During the PGI-I assessment the patient was asked to answer the question "Since starting study medication, how has your illness changed?" with 1 of the following responses: 1 = very much improved; 2 = much improved; 3 = minimally improved; 4 = no change; 5 = minimally worse; 6 = much worse and 7 = very much worse. The percentage of patients who improved at MV4 (gave responses 1 - 3) are presented.

During the CGI-I assessment the clinician using the question "Compared to his/her condition on baseline, how much has he/she changed?" provided 1 of the following responses: 1 = very much improved; 2 = much improved; 3 = minimally improved; 4 = no change; 5 = minimally worse; 6 = much worse and 7 = very much worse. The percentage of patients who improved at MV4 (responses 1 - 3) are presented.

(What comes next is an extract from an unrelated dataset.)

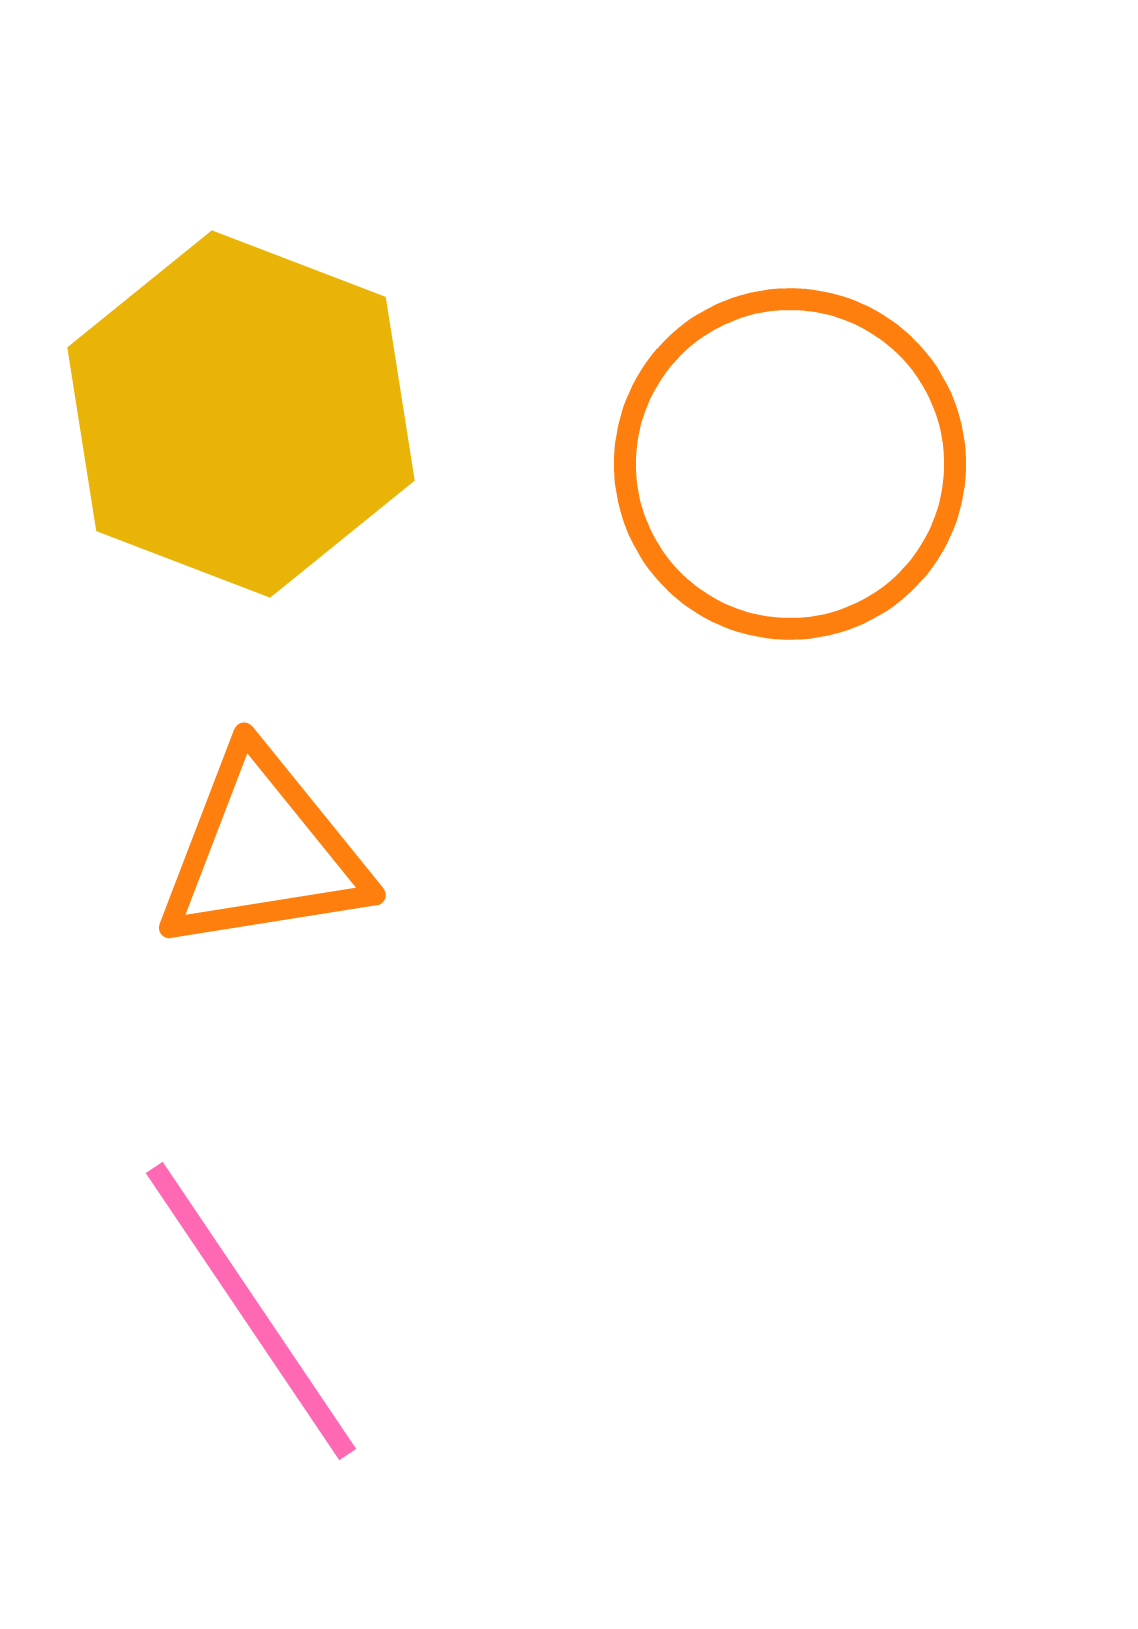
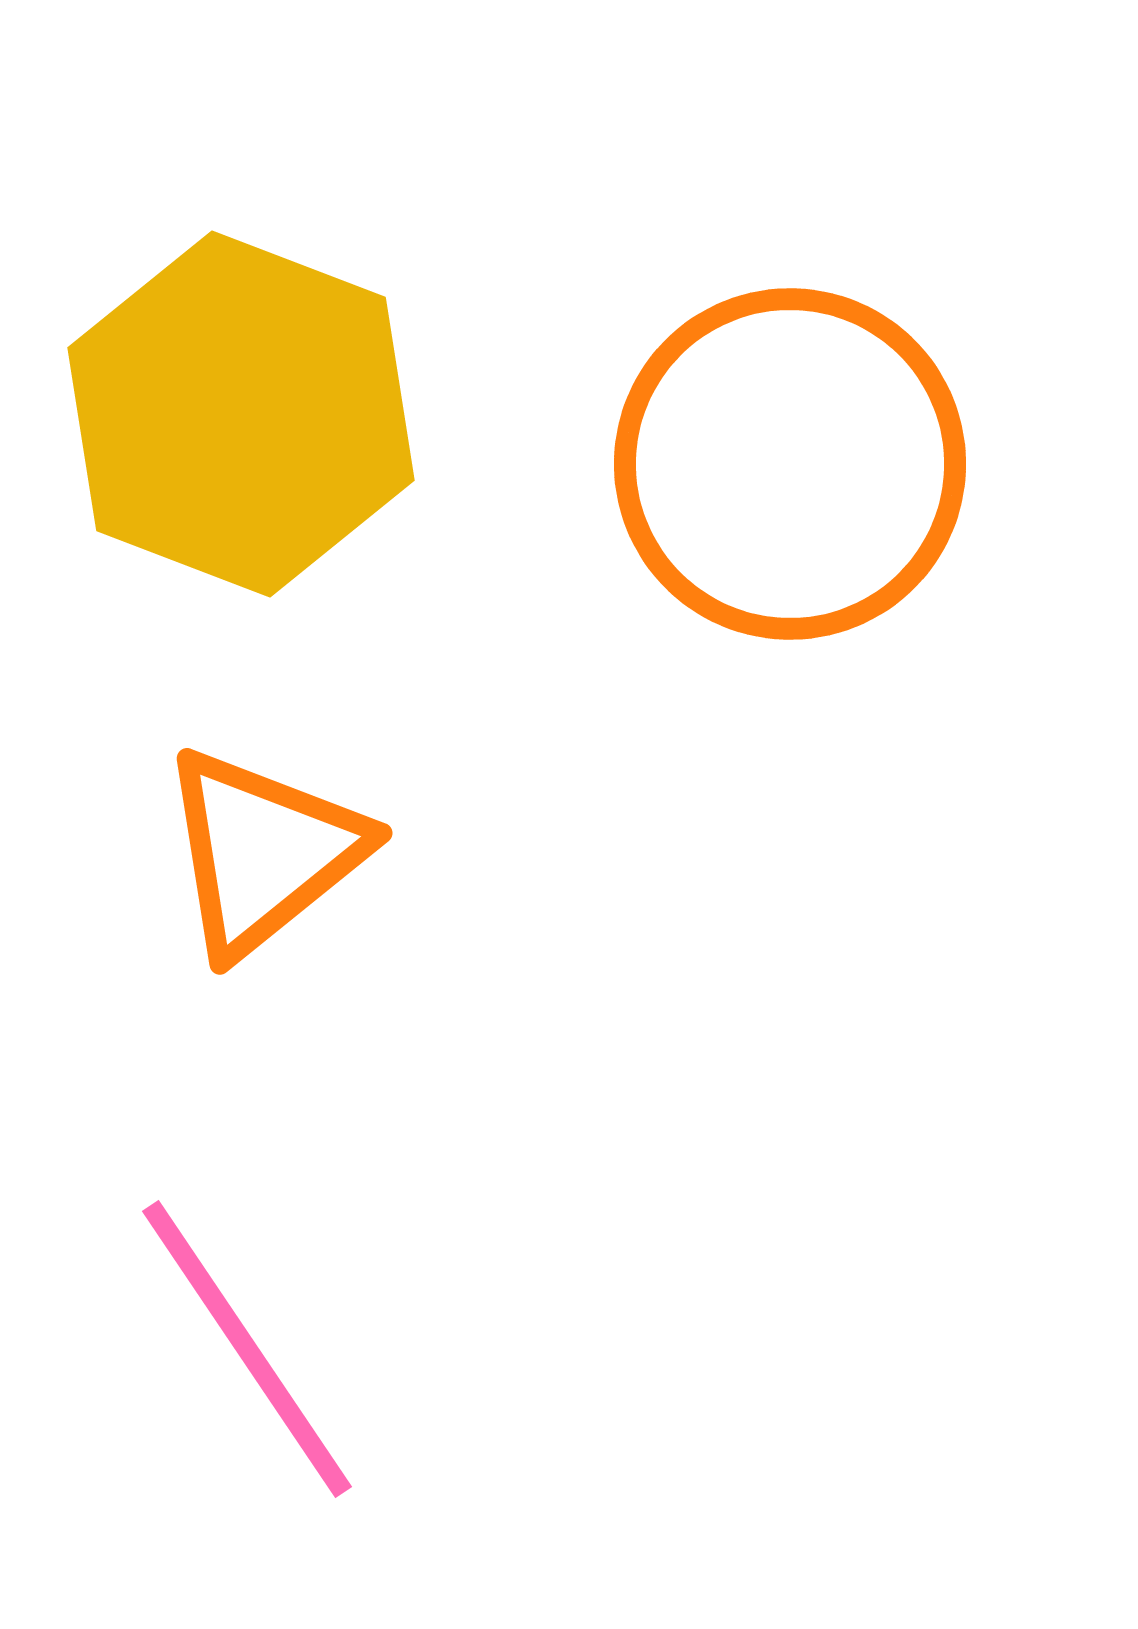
orange triangle: rotated 30 degrees counterclockwise
pink line: moved 4 px left, 38 px down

Part II of the MDS-UPDRS assessed motor experiences of daily living and was self-administered by the patient. The MDS-UPDRS Part II score was calculated as the sum of the individual items of the MDS-UPDRS Part II questionnaire (items 2.1 - 2.13), and was based on 13-items, each anchored with 5 responses: 0 = normal, 1 = slight, 2 = mild, 3 = moderate, and 4 = severe. The scale range was from 0 to 52, with a lower score indicating better motor function for daily living and a higher score indicating more severe motor symptoms. The mean change in the MDS-UPDRS Part II score from the screening visit to Week 12 of the Maintenance Treatment Phase is presented. A negative change indicates an improvement.

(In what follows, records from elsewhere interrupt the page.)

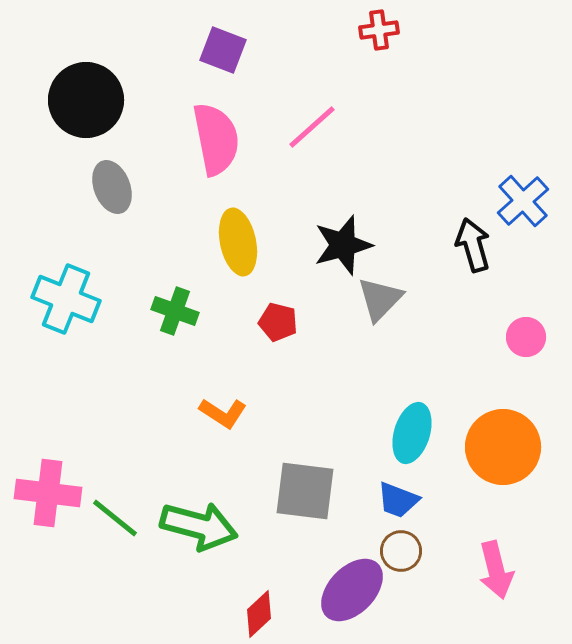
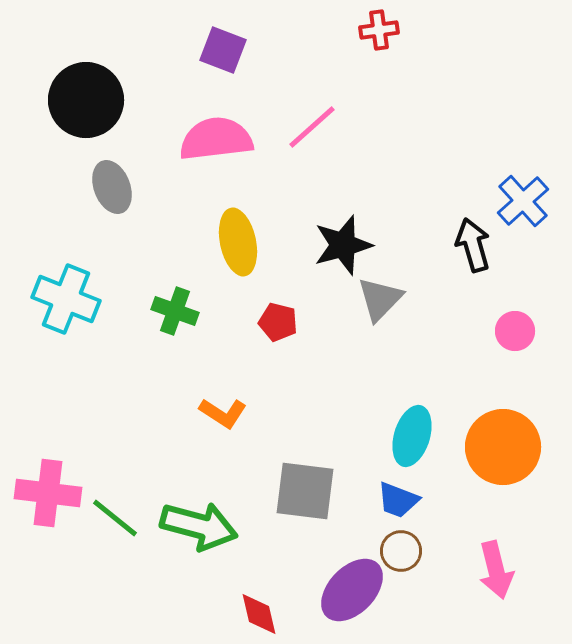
pink semicircle: rotated 86 degrees counterclockwise
pink circle: moved 11 px left, 6 px up
cyan ellipse: moved 3 px down
red diamond: rotated 60 degrees counterclockwise
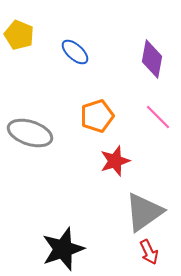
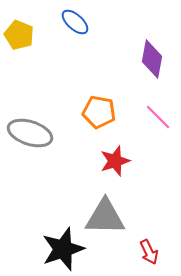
blue ellipse: moved 30 px up
orange pentagon: moved 2 px right, 4 px up; rotated 28 degrees clockwise
gray triangle: moved 39 px left, 5 px down; rotated 36 degrees clockwise
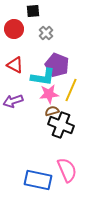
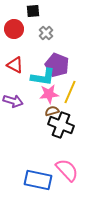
yellow line: moved 1 px left, 2 px down
purple arrow: rotated 144 degrees counterclockwise
pink semicircle: rotated 20 degrees counterclockwise
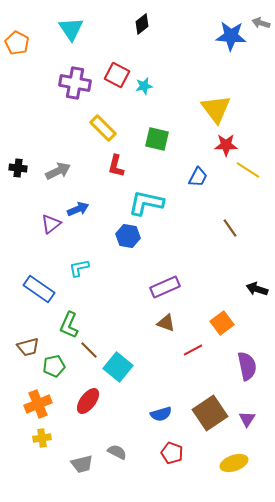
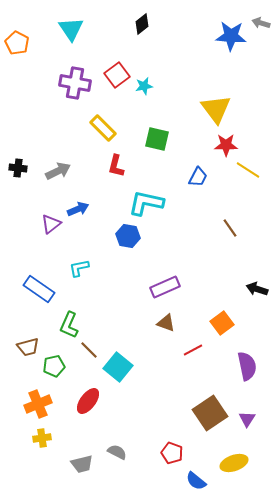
red square at (117, 75): rotated 25 degrees clockwise
blue semicircle at (161, 414): moved 35 px right, 67 px down; rotated 55 degrees clockwise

Patients self-administered their doses of randomized study medication in order to treat up to 5 'OFF' episodes per day and recorded the time of self-administration and the 'ON'/'OFF' status at 30 minutes post-dose in a home dosing diary. A full 'ON' response was defined as a period of time where in the judgment of the patient the medication was providing full benefit with regard to mobility, stiffness, slowness and other PD features comparable to or better than that obtained with their standard dose of oral L-dopa and other anti-parkinsonian medications prior to beginning the study. The percentage of instances in which a full 'ON' response was achieved at 30 minutes out of all recorded episodes was calculated and is presented, and the mean percentage is presented.

The PDQ-39 was self-administered by the patient during screening and at each MV. The PDQ-39 assessed the impact of PD on the quality of life in the preceding month using 39-items, each anchored with 5 responses: Never, Occasionally, Sometimes, Often and Always. Items were grouped into 8 scales (Mobility, Activities of daily living, Emotional well-being, Stigma, Social support, Cognitions, Communication and Bodily discomfort) that were scored by expressing summed item scores as a percentage score ranging between 0 and 100. The PDQ-39 summary index score was derived by the sum of the 8 PDQ-39 scale scores divided by 8, yielding a score between 0 and 100. 0 indicates perfect health and 100 indicates worse health as assessed by the measure. A negative change indicates an improvement.

The Motor Function section (Part III) of the MDS-UPDRS was administered by the Investigator, and included 33 scores based on 18-items, each anchored with 5 responses: 0 = normal, 1 = slight, 2 = mild, 3 = moderate, and 4 = severe. The scale range was from 0 to 132, with a lower score indicating better motor function and a higher score indicating more severe motor symptoms. The mean change in the MDS-UPDRS Part III score from pre-dose to 15 minutes post-dose at MV4 is presented. A negative change indicates an improvement.

The time to effect at MV4 was described using the Kaplan-Meier method, including an estimate of the median time to effect and corresponding 95% confidence interval.